Entries drawn from a collection →
— START —
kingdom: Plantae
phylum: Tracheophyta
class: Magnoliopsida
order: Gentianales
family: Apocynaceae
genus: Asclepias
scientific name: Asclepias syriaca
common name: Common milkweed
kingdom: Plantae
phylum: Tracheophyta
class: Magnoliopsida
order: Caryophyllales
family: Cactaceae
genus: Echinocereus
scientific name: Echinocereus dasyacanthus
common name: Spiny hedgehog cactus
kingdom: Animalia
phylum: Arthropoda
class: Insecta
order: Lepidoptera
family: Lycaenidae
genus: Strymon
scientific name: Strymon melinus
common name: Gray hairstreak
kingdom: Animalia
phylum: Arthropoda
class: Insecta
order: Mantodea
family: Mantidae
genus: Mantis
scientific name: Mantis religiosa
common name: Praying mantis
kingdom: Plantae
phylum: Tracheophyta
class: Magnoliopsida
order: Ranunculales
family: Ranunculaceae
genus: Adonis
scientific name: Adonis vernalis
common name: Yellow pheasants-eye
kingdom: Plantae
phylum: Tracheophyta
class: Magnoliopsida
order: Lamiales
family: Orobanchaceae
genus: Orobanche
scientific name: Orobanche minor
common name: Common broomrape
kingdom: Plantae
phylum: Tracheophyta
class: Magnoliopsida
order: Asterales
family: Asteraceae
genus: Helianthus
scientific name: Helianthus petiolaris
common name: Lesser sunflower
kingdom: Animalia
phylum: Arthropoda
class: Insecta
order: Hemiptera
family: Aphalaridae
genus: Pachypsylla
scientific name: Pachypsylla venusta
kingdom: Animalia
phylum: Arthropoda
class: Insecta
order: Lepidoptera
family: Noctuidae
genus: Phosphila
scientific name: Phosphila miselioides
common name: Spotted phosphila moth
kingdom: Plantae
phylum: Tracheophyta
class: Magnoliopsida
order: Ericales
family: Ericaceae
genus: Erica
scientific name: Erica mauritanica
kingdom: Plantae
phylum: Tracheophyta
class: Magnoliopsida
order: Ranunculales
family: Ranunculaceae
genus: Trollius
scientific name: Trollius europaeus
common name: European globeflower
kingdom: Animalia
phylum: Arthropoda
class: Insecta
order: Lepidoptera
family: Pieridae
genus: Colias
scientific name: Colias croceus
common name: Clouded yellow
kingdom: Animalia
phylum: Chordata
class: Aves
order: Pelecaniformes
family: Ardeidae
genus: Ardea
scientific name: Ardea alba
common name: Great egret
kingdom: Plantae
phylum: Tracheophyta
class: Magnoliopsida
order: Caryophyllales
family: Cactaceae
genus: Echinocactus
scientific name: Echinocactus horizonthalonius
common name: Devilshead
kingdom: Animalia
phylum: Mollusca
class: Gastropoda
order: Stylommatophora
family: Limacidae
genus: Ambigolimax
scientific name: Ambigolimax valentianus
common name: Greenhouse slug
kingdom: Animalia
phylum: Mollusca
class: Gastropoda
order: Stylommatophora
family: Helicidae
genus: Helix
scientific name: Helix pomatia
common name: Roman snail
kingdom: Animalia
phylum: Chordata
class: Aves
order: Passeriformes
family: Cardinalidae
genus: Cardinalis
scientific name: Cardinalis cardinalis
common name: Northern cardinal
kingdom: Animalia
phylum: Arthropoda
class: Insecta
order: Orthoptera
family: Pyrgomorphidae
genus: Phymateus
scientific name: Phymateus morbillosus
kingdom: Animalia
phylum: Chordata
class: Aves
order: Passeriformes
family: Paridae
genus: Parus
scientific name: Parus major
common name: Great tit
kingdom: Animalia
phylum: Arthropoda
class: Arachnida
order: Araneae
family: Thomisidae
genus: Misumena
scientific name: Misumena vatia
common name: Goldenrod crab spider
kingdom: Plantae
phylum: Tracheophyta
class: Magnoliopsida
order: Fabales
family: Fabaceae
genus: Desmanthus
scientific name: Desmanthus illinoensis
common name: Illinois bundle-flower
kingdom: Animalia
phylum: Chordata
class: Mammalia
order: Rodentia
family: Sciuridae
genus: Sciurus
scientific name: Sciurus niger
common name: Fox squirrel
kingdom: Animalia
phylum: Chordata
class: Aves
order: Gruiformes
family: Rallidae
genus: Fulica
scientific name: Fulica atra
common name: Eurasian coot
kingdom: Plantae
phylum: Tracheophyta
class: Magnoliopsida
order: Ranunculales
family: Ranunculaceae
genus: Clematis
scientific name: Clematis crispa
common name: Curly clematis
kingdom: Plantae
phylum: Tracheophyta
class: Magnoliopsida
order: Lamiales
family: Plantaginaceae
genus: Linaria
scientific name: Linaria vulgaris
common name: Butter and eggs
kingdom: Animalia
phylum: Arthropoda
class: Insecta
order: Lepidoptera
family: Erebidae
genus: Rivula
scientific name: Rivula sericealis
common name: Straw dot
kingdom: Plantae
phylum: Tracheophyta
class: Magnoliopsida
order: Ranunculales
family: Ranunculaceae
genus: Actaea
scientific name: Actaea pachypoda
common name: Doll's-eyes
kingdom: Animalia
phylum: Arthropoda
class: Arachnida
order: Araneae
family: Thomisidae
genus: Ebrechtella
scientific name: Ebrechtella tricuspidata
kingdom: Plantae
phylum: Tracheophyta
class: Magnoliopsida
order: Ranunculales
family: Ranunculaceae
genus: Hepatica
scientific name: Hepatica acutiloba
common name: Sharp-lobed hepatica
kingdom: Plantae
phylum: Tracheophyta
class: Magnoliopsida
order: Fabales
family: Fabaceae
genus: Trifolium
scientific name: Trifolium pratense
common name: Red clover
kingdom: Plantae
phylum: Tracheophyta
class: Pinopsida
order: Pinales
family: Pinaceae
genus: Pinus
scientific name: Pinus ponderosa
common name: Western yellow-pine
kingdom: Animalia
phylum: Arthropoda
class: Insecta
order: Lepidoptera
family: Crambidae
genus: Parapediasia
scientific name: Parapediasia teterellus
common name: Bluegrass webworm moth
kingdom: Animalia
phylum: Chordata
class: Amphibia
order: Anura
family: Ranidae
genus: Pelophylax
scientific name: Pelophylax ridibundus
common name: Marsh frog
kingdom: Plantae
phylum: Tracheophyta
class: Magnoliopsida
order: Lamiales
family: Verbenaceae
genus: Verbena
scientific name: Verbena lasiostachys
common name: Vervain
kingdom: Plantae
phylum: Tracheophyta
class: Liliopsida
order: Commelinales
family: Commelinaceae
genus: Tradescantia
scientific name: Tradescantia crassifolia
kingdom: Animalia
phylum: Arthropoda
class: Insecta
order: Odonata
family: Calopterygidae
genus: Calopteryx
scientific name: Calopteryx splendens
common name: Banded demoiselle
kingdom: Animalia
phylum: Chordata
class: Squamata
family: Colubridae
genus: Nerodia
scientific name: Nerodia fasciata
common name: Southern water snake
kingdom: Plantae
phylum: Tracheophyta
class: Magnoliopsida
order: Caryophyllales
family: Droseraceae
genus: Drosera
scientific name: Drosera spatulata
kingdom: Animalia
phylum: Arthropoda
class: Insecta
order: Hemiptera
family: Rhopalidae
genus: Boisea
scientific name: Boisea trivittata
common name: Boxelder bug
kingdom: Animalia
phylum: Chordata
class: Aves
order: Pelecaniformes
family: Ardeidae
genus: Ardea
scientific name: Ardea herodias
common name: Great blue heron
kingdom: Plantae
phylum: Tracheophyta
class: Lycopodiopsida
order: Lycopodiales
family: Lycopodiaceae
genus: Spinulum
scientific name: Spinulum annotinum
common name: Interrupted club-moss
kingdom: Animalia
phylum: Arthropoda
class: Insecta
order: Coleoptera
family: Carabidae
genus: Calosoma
— END —
Your objective → Write out the lines of all the records above again, swapping "common name" for "vernacular name" wherever it occurs and changing nothing else.

Answer below →
kingdom: Plantae
phylum: Tracheophyta
class: Magnoliopsida
order: Gentianales
family: Apocynaceae
genus: Asclepias
scientific name: Asclepias syriaca
vernacular name: Common milkweed
kingdom: Plantae
phylum: Tracheophyta
class: Magnoliopsida
order: Caryophyllales
family: Cactaceae
genus: Echinocereus
scientific name: Echinocereus dasyacanthus
vernacular name: Spiny hedgehog cactus
kingdom: Animalia
phylum: Arthropoda
class: Insecta
order: Lepidoptera
family: Lycaenidae
genus: Strymon
scientific name: Strymon melinus
vernacular name: Gray hairstreak
kingdom: Animalia
phylum: Arthropoda
class: Insecta
order: Mantodea
family: Mantidae
genus: Mantis
scientific name: Mantis religiosa
vernacular name: Praying mantis
kingdom: Plantae
phylum: Tracheophyta
class: Magnoliopsida
order: Ranunculales
family: Ranunculaceae
genus: Adonis
scientific name: Adonis vernalis
vernacular name: Yellow pheasants-eye
kingdom: Plantae
phylum: Tracheophyta
class: Magnoliopsida
order: Lamiales
family: Orobanchaceae
genus: Orobanche
scientific name: Orobanche minor
vernacular name: Common broomrape
kingdom: Plantae
phylum: Tracheophyta
class: Magnoliopsida
order: Asterales
family: Asteraceae
genus: Helianthus
scientific name: Helianthus petiolaris
vernacular name: Lesser sunflower
kingdom: Animalia
phylum: Arthropoda
class: Insecta
order: Hemiptera
family: Aphalaridae
genus: Pachypsylla
scientific name: Pachypsylla venusta
kingdom: Animalia
phylum: Arthropoda
class: Insecta
order: Lepidoptera
family: Noctuidae
genus: Phosphila
scientific name: Phosphila miselioides
vernacular name: Spotted phosphila moth
kingdom: Plantae
phylum: Tracheophyta
class: Magnoliopsida
order: Ericales
family: Ericaceae
genus: Erica
scientific name: Erica mauritanica
kingdom: Plantae
phylum: Tracheophyta
class: Magnoliopsida
order: Ranunculales
family: Ranunculaceae
genus: Trollius
scientific name: Trollius europaeus
vernacular name: European globeflower
kingdom: Animalia
phylum: Arthropoda
class: Insecta
order: Lepidoptera
family: Pieridae
genus: Colias
scientific name: Colias croceus
vernacular name: Clouded yellow
kingdom: Animalia
phylum: Chordata
class: Aves
order: Pelecaniformes
family: Ardeidae
genus: Ardea
scientific name: Ardea alba
vernacular name: Great egret
kingdom: Plantae
phylum: Tracheophyta
class: Magnoliopsida
order: Caryophyllales
family: Cactaceae
genus: Echinocactus
scientific name: Echinocactus horizonthalonius
vernacular name: Devilshead
kingdom: Animalia
phylum: Mollusca
class: Gastropoda
order: Stylommatophora
family: Limacidae
genus: Ambigolimax
scientific name: Ambigolimax valentianus
vernacular name: Greenhouse slug
kingdom: Animalia
phylum: Mollusca
class: Gastropoda
order: Stylommatophora
family: Helicidae
genus: Helix
scientific name: Helix pomatia
vernacular name: Roman snail
kingdom: Animalia
phylum: Chordata
class: Aves
order: Passeriformes
family: Cardinalidae
genus: Cardinalis
scientific name: Cardinalis cardinalis
vernacular name: Northern cardinal
kingdom: Animalia
phylum: Arthropoda
class: Insecta
order: Orthoptera
family: Pyrgomorphidae
genus: Phymateus
scientific name: Phymateus morbillosus
kingdom: Animalia
phylum: Chordata
class: Aves
order: Passeriformes
family: Paridae
genus: Parus
scientific name: Parus major
vernacular name: Great tit
kingdom: Animalia
phylum: Arthropoda
class: Arachnida
order: Araneae
family: Thomisidae
genus: Misumena
scientific name: Misumena vatia
vernacular name: Goldenrod crab spider
kingdom: Plantae
phylum: Tracheophyta
class: Magnoliopsida
order: Fabales
family: Fabaceae
genus: Desmanthus
scientific name: Desmanthus illinoensis
vernacular name: Illinois bundle-flower
kingdom: Animalia
phylum: Chordata
class: Mammalia
order: Rodentia
family: Sciuridae
genus: Sciurus
scientific name: Sciurus niger
vernacular name: Fox squirrel
kingdom: Animalia
phylum: Chordata
class: Aves
order: Gruiformes
family: Rallidae
genus: Fulica
scientific name: Fulica atra
vernacular name: Eurasian coot
kingdom: Plantae
phylum: Tracheophyta
class: Magnoliopsida
order: Ranunculales
family: Ranunculaceae
genus: Clematis
scientific name: Clematis crispa
vernacular name: Curly clematis
kingdom: Plantae
phylum: Tracheophyta
class: Magnoliopsida
order: Lamiales
family: Plantaginaceae
genus: Linaria
scientific name: Linaria vulgaris
vernacular name: Butter and eggs
kingdom: Animalia
phylum: Arthropoda
class: Insecta
order: Lepidoptera
family: Erebidae
genus: Rivula
scientific name: Rivula sericealis
vernacular name: Straw dot
kingdom: Plantae
phylum: Tracheophyta
class: Magnoliopsida
order: Ranunculales
family: Ranunculaceae
genus: Actaea
scientific name: Actaea pachypoda
vernacular name: Doll's-eyes
kingdom: Animalia
phylum: Arthropoda
class: Arachnida
order: Araneae
family: Thomisidae
genus: Ebrechtella
scientific name: Ebrechtella tricuspidata
kingdom: Plantae
phylum: Tracheophyta
class: Magnoliopsida
order: Ranunculales
family: Ranunculaceae
genus: Hepatica
scientific name: Hepatica acutiloba
vernacular name: Sharp-lobed hepatica
kingdom: Plantae
phylum: Tracheophyta
class: Magnoliopsida
order: Fabales
family: Fabaceae
genus: Trifolium
scientific name: Trifolium pratense
vernacular name: Red clover
kingdom: Plantae
phylum: Tracheophyta
class: Pinopsida
order: Pinales
family: Pinaceae
genus: Pinus
scientific name: Pinus ponderosa
vernacular name: Western yellow-pine
kingdom: Animalia
phylum: Arthropoda
class: Insecta
order: Lepidoptera
family: Crambidae
genus: Parapediasia
scientific name: Parapediasia teterellus
vernacular name: Bluegrass webworm moth
kingdom: Animalia
phylum: Chordata
class: Amphibia
order: Anura
family: Ranidae
genus: Pelophylax
scientific name: Pelophylax ridibundus
vernacular name: Marsh frog
kingdom: Plantae
phylum: Tracheophyta
class: Magnoliopsida
order: Lamiales
family: Verbenaceae
genus: Verbena
scientific name: Verbena lasiostachys
vernacular name: Vervain
kingdom: Plantae
phylum: Tracheophyta
class: Liliopsida
order: Commelinales
family: Commelinaceae
genus: Tradescantia
scientific name: Tradescantia crassifolia
kingdom: Animalia
phylum: Arthropoda
class: Insecta
order: Odonata
family: Calopterygidae
genus: Calopteryx
scientific name: Calopteryx splendens
vernacular name: Banded demoiselle
kingdom: Animalia
phylum: Chordata
class: Squamata
family: Colubridae
genus: Nerodia
scientific name: Nerodia fasciata
vernacular name: Southern water snake
kingdom: Plantae
phylum: Tracheophyta
class: Magnoliopsida
order: Caryophyllales
family: Droseraceae
genus: Drosera
scientific name: Drosera spatulata
kingdom: Animalia
phylum: Arthropoda
class: Insecta
order: Hemiptera
family: Rhopalidae
genus: Boisea
scientific name: Boisea trivittata
vernacular name: Boxelder bug
kingdom: Animalia
phylum: Chordata
class: Aves
order: Pelecaniformes
family: Ardeidae
genus: Ardea
scientific name: Ardea herodias
vernacular name: Great blue heron
kingdom: Plantae
phylum: Tracheophyta
class: Lycopodiopsida
order: Lycopodiales
family: Lycopodiaceae
genus: Spinulum
scientific name: Spinulum annotinum
vernacular name: Interrupted club-moss
kingdom: Animalia
phylum: Arthropoda
class: Insecta
order: Coleoptera
family: Carabidae
genus: Calosoma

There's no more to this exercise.